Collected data
● ● ●

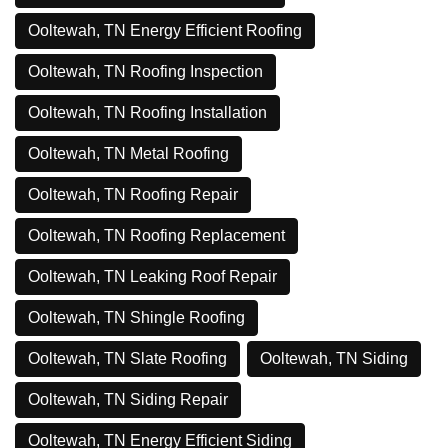
Ooltewah, TN Energy Efficient Roofing
Ooltewah, TN Roofing Inspection
Ooltewah, TN Roofing Installation
Ooltewah, TN Metal Roofing
Ooltewah, TN Roofing Repair
Ooltewah, TN Roofing Replacement
Ooltewah, TN Leaking Roof Repair
Ooltewah, TN Shingle Roofing
Ooltewah, TN Slate Roofing
Ooltewah, TN Siding
Ooltewah, TN Siding Repair
Ooltewah, TN Energy Efficient Siding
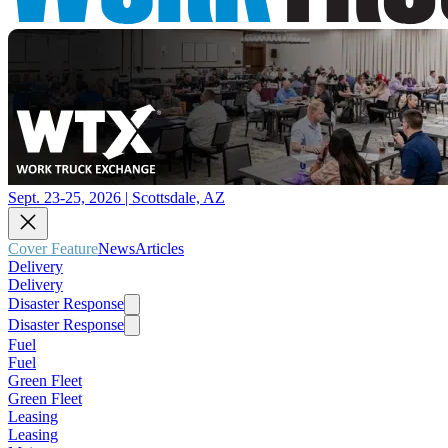
Sept. 23-25, 2026 | Scottsdale, AZ
Cover Feature
News
Articles
Delivery
Delivery
Disaster Response
Disaster Response
Fuel
Fuel
Green Fleet
Green Fleet
Leasing
Leasing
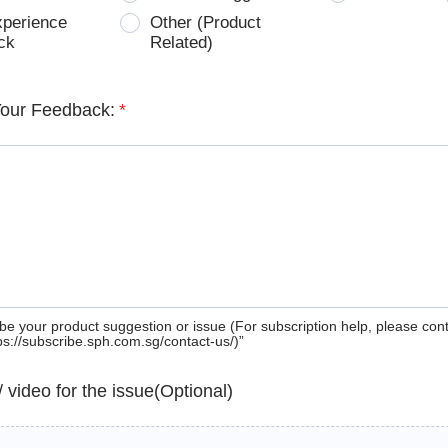
xperience
Other (Product
ck
Related)
Your Feedback:
*
be your product suggestion or issue (For subscription help, please con
tps://subscribe.sph.com.sg/contact-us/)”
 / video for the issue(Optional)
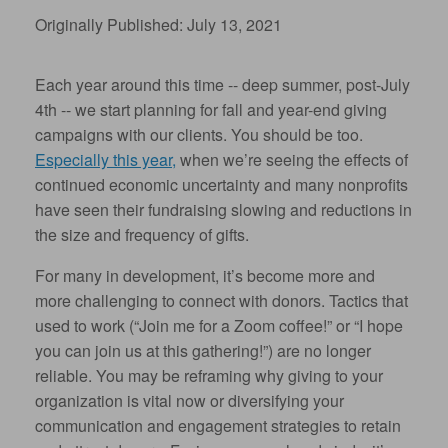
Originally Published: July 13, 2021
Each year around this time -- deep summer, post-July
4th -- we start planning for fall and year-end giving
campaigns with our clients. You should be too.
Especially this year,
when we’re seeing the effects of
continued economic uncertainty and many nonprofits
have seen their fundraising slowing and reductions in
the size and frequency of gifts.
For many in development, it’s become more and
more challenging to connect with donors. Tactics that
used to work (“Join me for a Zoom coffee!” or “I hope
you can join us at this gathering!”) are no longer
reliable. You may be reframing why giving to your
organization is vital now or diversifying your
communication and engagement strategies to retain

● ● ●

#### [What you have to do]
Write out every line of text from all the rows above without changing anything, and leave the pictures out.

#### [Response for this exercise]
Ooltewah, TN Energy Efficient Roofing
Ooltewah, TN Roofing Inspection
Ooltewah, TN Roofing Installation
Ooltewah, TN Metal Roofing
Ooltewah, TN Roofing Repair
Ooltewah, TN Roofing Replacement
Ooltewah, TN Leaking Roof Repair
Ooltewah, TN Shingle Roofing
Ooltewah, TN Slate Roofing
Ooltewah, TN Siding
Ooltewah, TN Siding Repair
Ooltewah, TN Energy Efficient Siding
Sept. 23-25, 2026 | Scottsdale, AZ
Cover Feature
News
Articles
Delivery
Delivery
Disaster Response
Disaster Response
Fuel
Fuel
Green Fleet
Green Fleet
Leasing
Leasing
xperience
Other (Product
ck
Related)
Your Feedback:
*
be your product suggestion or issue (For subscription help, please con
tps://subscribe.sph.com.sg/contact-us/)”
 / video for the issue(Optional)
Originally Published: July 13, 2021
Each year around this time -- deep summer, post-July
4th -- we start planning for fall and year-end giving
campaigns with our clients. You should be too.
Especially this year,
when we’re seeing the effects of
continued economic uncertainty and many nonprofits
have seen their fundraising slowing and reductions in
the size and frequency of gifts.
For many in development, it’s become more and
more challenging to connect with donors. Tactics that
used to work (“Join me for a Zoom coffee!” or “I hope
you can join us at this gathering!”) are no longer
reliable. You may be reframing why giving to your
organization is vital now or diversifying your
communication and engagement strategies to retain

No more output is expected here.